Tuesday, October 13, 2009

A trip to Morocco...

Okay, I wish I was taking a trip to Morocco... add that to my never-ending list of places I want to travel to. But, sadly, no big vacation left for me in 09. So, instead I took 2 cornish hens out of my freezer this morning and cooked them up - Moroccan style. And, I threw in a bunch of fall veggies that have ontinued to pile up in my fridge. The recipe is straight out of my Gourmet cookbook. Not that easy, but not impossible. The worst part was cleaning and cutting up the hens. But - there's no reason you can't make this with chicken breasts, legs, thighs or whatever. You can also add potatoes and carrots to the vegetable mix. Honestly - I don't think I care much for turnips, so when I make this next, I'll defnitely be using potatoes instead of turnips.

There's lots of ingredients in this - but don't get overwhelmed, half of it is just the spice mixture. Remember - you can use almost any fall veggies that you want (I highly recommend leaving in the squash and onions though), and you can use Cornish hens or chicken breast/thighs/legs.
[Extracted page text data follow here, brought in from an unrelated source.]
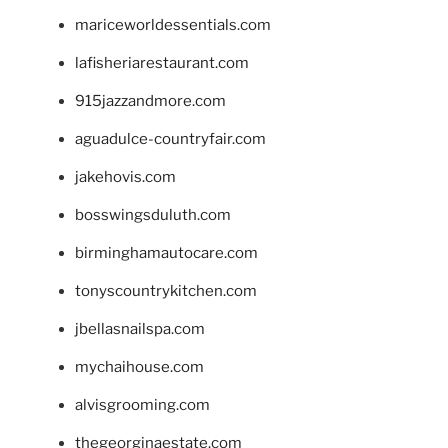
mariceworldessentials.com
lafisheriarestaurant.com
915jazzandmore.com
aguadulce-countryfair.com
jakehovis.com
bosswingsduluth.com
birminghamautocare.com
tonyscountrykitchen.com
jbellasnailspa.com
mychaihouse.com
alvisgrooming.com
thegeorginaestate.com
Moroccan-Style Roast Cornish hens with Vegetables (from Gourmet cookbook)

Ingredients:

1 tsp caraway seeds

1 1/2 tbsp salt

4 garlic cloves

1/4 cup mild honey

1/4 cup fresh lemon juice

2 tbsp olive oil

2 tbsp paprika

4 tsp ground cumin

2 tsp ground ginger

1 1/2 tsp ground cinnamon

1/2 tsp cayenne

1 tsp ground black pepper

4 Cornish hens, rinsed & patted dry

2 large zucchini, halved and cut into pieces

2 medium turnips, peeled, halved and cut pieces

2 red bell peppers, cored, seeded and cut into pieces

1 medium butternut squash, peeled, seeded and cut into pieces

2 medium onions, cut into wedges

1 can (28 oz) whole tomatoes in juice, drained and chopped

1/2 cup chicken stock (low-sodium is best)
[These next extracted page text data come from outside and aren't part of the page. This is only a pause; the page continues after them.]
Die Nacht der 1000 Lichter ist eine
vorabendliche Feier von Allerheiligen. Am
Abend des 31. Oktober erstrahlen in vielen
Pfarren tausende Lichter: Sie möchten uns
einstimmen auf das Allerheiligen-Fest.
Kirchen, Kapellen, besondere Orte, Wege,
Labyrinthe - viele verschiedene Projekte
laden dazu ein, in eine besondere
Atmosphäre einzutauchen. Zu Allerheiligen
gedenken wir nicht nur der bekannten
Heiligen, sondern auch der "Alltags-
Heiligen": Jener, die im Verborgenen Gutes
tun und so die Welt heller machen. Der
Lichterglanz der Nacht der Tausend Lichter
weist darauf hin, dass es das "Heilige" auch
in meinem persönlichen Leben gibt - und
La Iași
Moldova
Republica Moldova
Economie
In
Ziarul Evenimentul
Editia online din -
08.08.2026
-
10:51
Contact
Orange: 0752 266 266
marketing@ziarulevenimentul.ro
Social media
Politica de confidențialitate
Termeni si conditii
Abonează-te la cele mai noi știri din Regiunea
Garnish (optional): 6 tbsp chopped parsley, cilantro and mint


--> With rack in middle of oven, preheat to 425 F. Oil a large roasting pan.


--> Coarsely grind caraway seeds with salt (in a spice grinder if you have one, otherwise with the back of a knife or rolling pin). Mince garlic, then mash to a paste with caraway mixture. Transfer paste into a large bowl and whisk with honey, lemon juice, oil, and spices.
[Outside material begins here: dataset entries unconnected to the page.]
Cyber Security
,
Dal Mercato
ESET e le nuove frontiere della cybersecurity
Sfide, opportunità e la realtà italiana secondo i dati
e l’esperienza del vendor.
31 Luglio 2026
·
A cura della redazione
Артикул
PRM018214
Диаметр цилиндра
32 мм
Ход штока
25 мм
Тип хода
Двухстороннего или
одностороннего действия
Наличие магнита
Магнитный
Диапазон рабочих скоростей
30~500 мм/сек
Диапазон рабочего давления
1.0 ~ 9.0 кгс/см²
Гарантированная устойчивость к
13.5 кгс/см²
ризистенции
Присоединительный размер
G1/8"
--> With kitchen shears, cut out and discard backbone from each hen. Then halve each hen lengthwise.


--> Put zucchini, turnips, peppers, squash and onions in oiled roasting pan. Add half the spice mixture and toss well until coated. Add tomatoes and stock and stir well, then spread vegetables out in pan. Add hens to remaining spice mixture and toss to coat, then arrange hens breast side up over vegetables in pan. Cover pan tightly with foil and roast 1 hour.


--> Uncover and roast hens until browned and veggies are tender, for 20-30 min more. Skim fat from cooking liquid. Serve over couscous and sprinkle herbs on top for garnish.